The biggest thing I would do differently is the filter pipeline. I spent weeks training with delta filters, which is essentially no anti-aliasing at all, before I realized the entire core of StyleGAN3 was not active in my implementation. That whole period was wasted compute. If I had written a simple test at the start that prints filter shapes and compares them against the expected values from the paper equations I would have caught it on day one. I did not write that test because the model was training and producing faces so I assumed the filters were correct. GANs are dangerously forgiving like that. They will produce something that looks reasonable even when fundamental components are completely broken.

I also would have moved to a larger dataset sooner. 2000 images made sense for debugging but the discriminator collapse at step 1060 and most of the training instability I dealt with just would not exist on 15,000 images. I knew that and still kept running on 2000 because the iteration cycle was fast and I kept telling myself one more run.

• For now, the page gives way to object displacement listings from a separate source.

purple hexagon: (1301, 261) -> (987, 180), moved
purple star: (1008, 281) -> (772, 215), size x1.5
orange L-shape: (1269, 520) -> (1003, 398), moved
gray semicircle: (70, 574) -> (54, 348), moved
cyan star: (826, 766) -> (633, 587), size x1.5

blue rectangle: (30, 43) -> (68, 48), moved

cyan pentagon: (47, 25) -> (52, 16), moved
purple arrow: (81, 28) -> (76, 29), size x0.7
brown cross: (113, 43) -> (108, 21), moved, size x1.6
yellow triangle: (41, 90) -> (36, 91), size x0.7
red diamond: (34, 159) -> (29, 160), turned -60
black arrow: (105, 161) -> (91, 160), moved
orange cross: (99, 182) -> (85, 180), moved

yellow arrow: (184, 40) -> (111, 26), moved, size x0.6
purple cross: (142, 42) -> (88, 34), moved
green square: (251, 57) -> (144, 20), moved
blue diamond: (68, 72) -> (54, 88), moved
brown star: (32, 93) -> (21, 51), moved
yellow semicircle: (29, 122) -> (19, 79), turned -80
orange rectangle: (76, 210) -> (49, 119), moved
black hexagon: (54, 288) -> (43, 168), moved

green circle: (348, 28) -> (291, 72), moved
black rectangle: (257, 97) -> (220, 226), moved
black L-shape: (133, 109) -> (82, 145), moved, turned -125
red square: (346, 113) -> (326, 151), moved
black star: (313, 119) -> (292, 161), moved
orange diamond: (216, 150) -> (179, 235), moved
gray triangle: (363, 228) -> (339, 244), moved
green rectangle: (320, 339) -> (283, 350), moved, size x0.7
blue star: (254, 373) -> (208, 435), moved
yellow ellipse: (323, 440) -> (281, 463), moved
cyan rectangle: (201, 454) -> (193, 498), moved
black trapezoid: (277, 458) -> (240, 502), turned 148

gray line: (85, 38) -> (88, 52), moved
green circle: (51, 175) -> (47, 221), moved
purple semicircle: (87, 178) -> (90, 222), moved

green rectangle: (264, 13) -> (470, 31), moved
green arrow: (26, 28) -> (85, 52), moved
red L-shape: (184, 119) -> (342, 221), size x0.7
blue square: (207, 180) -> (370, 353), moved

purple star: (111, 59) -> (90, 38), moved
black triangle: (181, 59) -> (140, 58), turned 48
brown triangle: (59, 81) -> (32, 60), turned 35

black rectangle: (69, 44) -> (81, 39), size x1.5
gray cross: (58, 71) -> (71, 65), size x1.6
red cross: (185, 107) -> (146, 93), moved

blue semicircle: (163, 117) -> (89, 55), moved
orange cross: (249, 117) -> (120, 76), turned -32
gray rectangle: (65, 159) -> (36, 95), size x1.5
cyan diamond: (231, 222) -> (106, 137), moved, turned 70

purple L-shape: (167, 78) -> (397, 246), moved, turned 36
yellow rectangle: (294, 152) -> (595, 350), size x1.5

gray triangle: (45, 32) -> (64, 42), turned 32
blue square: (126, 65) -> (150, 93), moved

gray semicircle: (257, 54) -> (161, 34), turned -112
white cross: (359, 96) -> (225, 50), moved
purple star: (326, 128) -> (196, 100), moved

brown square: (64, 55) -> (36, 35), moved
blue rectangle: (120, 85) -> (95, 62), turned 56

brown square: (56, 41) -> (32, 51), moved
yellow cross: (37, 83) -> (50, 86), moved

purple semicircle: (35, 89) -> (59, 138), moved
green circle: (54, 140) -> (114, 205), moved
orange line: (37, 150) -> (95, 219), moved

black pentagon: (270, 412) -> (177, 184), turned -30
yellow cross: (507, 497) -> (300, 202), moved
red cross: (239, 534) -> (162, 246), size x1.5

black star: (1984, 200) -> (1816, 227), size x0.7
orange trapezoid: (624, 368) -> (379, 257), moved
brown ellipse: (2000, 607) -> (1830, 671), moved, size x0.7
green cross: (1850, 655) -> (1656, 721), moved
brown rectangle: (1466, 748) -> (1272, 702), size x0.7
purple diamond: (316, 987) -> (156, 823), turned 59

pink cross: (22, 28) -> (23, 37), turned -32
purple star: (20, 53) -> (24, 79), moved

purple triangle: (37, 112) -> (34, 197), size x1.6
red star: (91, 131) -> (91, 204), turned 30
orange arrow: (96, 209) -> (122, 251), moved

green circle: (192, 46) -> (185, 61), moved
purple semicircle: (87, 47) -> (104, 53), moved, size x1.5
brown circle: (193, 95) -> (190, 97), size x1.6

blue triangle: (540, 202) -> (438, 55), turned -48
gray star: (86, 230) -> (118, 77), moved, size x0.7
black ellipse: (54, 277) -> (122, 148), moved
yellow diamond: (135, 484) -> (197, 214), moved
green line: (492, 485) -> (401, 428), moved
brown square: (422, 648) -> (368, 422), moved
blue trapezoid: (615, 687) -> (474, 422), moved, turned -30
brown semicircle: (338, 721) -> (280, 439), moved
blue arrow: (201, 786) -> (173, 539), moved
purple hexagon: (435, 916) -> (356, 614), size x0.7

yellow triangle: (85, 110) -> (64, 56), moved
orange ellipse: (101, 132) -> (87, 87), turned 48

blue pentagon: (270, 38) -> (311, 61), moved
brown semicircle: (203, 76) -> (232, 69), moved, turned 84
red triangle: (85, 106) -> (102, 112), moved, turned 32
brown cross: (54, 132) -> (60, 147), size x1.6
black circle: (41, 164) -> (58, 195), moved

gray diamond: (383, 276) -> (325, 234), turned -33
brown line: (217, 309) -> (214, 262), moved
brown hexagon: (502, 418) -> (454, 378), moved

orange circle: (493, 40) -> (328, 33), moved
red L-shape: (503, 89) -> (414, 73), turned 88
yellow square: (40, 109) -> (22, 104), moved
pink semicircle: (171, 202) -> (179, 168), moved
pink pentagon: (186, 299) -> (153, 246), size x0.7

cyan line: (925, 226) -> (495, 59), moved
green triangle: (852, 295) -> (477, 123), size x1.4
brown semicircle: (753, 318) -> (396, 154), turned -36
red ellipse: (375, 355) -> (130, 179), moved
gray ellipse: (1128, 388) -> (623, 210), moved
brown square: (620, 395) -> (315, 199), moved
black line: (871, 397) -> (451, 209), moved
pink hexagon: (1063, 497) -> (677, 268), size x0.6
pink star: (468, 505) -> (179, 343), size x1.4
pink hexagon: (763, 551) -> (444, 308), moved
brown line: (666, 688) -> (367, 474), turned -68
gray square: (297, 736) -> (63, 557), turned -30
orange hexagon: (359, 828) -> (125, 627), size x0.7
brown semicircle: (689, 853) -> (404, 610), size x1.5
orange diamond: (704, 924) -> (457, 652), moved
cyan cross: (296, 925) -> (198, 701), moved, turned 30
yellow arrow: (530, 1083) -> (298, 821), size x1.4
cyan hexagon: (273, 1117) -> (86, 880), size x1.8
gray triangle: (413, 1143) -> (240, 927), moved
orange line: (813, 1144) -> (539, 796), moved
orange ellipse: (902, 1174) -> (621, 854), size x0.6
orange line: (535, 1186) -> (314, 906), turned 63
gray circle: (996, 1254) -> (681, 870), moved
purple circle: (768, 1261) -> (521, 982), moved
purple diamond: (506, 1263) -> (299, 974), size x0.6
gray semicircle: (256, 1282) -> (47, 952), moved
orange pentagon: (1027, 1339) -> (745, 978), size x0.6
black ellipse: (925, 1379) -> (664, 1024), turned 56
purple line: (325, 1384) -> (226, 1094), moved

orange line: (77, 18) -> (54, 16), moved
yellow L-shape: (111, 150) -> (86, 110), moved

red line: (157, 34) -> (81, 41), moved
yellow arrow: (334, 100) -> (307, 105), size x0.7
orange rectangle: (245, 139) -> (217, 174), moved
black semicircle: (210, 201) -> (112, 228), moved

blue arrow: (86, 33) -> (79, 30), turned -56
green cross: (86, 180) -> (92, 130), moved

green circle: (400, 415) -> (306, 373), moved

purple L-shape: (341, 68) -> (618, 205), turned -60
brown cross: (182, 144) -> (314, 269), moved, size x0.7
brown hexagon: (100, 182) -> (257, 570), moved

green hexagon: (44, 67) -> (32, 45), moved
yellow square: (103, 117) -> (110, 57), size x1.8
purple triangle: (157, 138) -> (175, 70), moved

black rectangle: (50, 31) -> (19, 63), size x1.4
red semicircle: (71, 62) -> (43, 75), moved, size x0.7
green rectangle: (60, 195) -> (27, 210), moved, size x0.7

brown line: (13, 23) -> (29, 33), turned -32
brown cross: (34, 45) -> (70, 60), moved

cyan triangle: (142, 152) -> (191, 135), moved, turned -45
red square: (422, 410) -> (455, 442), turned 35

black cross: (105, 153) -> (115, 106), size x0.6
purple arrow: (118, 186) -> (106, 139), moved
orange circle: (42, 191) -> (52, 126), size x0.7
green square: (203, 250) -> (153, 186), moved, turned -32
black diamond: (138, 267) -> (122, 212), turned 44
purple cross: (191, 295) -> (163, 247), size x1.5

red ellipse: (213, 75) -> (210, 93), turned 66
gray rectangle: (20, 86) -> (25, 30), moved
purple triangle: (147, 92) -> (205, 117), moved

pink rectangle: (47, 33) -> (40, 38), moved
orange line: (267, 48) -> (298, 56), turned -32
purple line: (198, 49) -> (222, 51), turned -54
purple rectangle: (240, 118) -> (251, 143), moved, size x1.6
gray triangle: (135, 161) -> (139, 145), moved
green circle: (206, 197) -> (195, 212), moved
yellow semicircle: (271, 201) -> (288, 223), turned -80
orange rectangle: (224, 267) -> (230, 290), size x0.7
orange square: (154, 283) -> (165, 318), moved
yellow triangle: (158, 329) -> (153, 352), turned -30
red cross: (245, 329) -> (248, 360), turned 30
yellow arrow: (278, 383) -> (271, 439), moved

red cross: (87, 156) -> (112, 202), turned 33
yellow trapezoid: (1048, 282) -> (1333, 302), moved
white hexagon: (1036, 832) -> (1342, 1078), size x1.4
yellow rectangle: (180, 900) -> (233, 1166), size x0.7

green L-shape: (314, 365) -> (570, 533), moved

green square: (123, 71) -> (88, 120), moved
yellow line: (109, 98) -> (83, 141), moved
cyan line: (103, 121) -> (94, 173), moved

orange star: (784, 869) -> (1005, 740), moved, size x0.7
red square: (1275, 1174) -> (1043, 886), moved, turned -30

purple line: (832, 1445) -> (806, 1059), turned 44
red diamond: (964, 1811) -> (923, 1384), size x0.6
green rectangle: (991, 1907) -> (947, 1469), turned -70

The full codebase is at github.com/ojayballer/sg3x.

References

  1. Karras, T., Aittala, M., Laine, S., Harkonen, E., Hellsten, J., Lehtinen, J., & Aila, T. (2021). Alias-Free Generative Adversarial Networks. NeurIPS.
  2. Karras, T., Laine, S., Aittala, M., Hellsten, J., Lehtinen, J., & Aila, T. (2020). Training Generative Adversarial Networks with Limited Data. NeurIPS.
  3. Karras, T., Laine, S., Aittala, M., Hellsten, J., Lehtinen, J., & Aila, T. (2020). Analyzing and Improving the Image Quality of StyleGAN. CVPR.
  4. Karras, T., Laine, S., & Aila, T. (2019). A Style-Based Generator Architecture for Generative Adversarial Networks. CVPR.
  5. Goodfellow, I., et al. (2014). Generative Adversarial Nets. NeurIPS.